### Extract to read:
▼▼▼

知床エクスペディション

これは知床の海をカヤックで漕ぐ「知床エクスペディション」の日程など詳細を載せるブログです。ガイドは新谷暁生です。

アリューシャンの友人たちに

2023-07-26 05:50:35 | 日記


Shiretoko Memory 43

On June 12, after returning to Dutch Harbor from Nikolski, we paddled back out to sea. We wanted to go pay Susie a visit in Kalekta Bay.
In the 23 years since my first visit to the Aleutians in 2000, I have been there eight times and met many people. It is said that the Aleut culture here has a history of 7,000 years. Hard to believe at first glance, but that's a long time to get one's head around. Great China, with its nostrils flaring, boasts of its 3,000-year history and is not shy of hiding its ambitions to conquer the earth. Great Russia, too, has somehow shed its Marxist-Leninist garb, and is now throwing the world into turmoil with the aim of returning to imperial Russia. Seventy millennia since mankind was born in Africa, has human history been a history of the proliferation of human folly? I stargaze about such things as I paddle. There is plenty of time to do so while at sea. Susie Golodov lives in a little cove in Kalekta, about 30 kilometers from Dutch harbor on Unalaska Island. She and her husband, Benjamin Golodov, built their seaside cabin more than 30 years ago. Ben, the last Aleut, passed away in 2006. His funeral was attended by many people not only from the Aleutian Islands, but also from Alaska and the U.S. mainland. Ben was a descendant of the Atz Aleuts who were forced to settle in Pribilof and Komandorsky during the Czarist Russian era, and he and Susie had continued their traditional hunting lifestyle on the land in Kalekta, which his father acquired in 1945 after the war. A Lamaist prayer flag flutters on a seaside hill. Fifteen years after Ben's death, Susie lives here alone during the summer. She must have needed something to rely on, and perhaps it was Tibetan Buddhism. There is nothing strange about the prayer flags standing in the Aleutians. The flag is filled with the same awe towards Nature and thoughts for the passed-away that the people of the Himalayas have. “Ben is always here with me”, Susie tells us, and she seemed very pleased with our visit.

▲▲▲

Set down word for word the stretch of the Aleutian kayaking post starting at "アリューシャンの友人たちに" and ending at "in Kalekta Bay.".

### Dataset excerpts:
▼▼▼

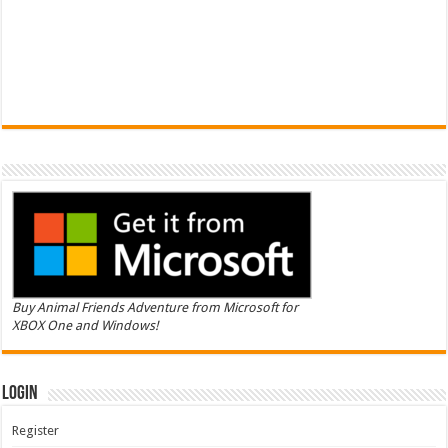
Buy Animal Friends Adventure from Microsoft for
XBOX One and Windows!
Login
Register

▲▲▲
▼▼▼

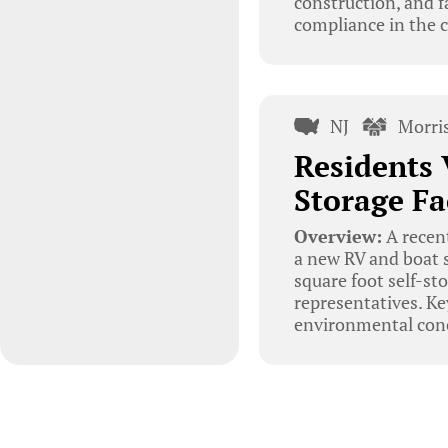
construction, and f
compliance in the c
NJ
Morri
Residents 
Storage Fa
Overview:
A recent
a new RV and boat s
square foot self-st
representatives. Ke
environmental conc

▲▲▲
▼▼▼

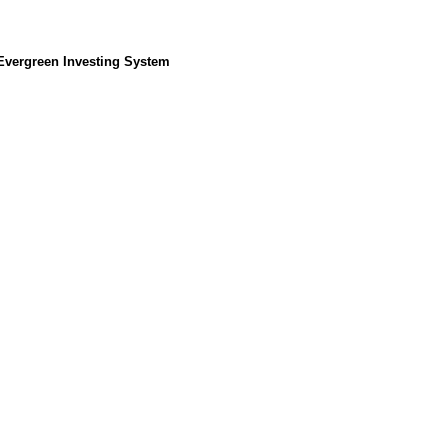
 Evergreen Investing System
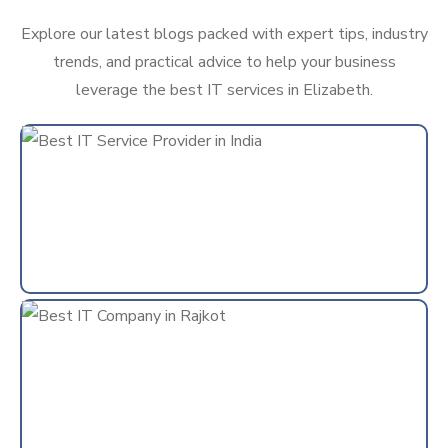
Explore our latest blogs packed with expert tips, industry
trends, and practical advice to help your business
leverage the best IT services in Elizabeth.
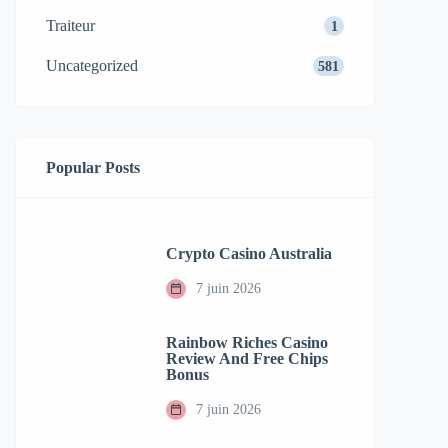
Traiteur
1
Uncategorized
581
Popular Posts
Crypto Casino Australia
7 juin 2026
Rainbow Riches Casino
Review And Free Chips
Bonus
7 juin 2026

▲▲▲

### Written solution:
アリューシャンの友人たちに

2023-07-26 05:50:35 | 日記


Shiretoko Memory 43

On June 12, after returning to Dutch Harbor from Nikolski, we paddled back out to sea. We wanted to go pay Susie a visit in Kalekta Bay.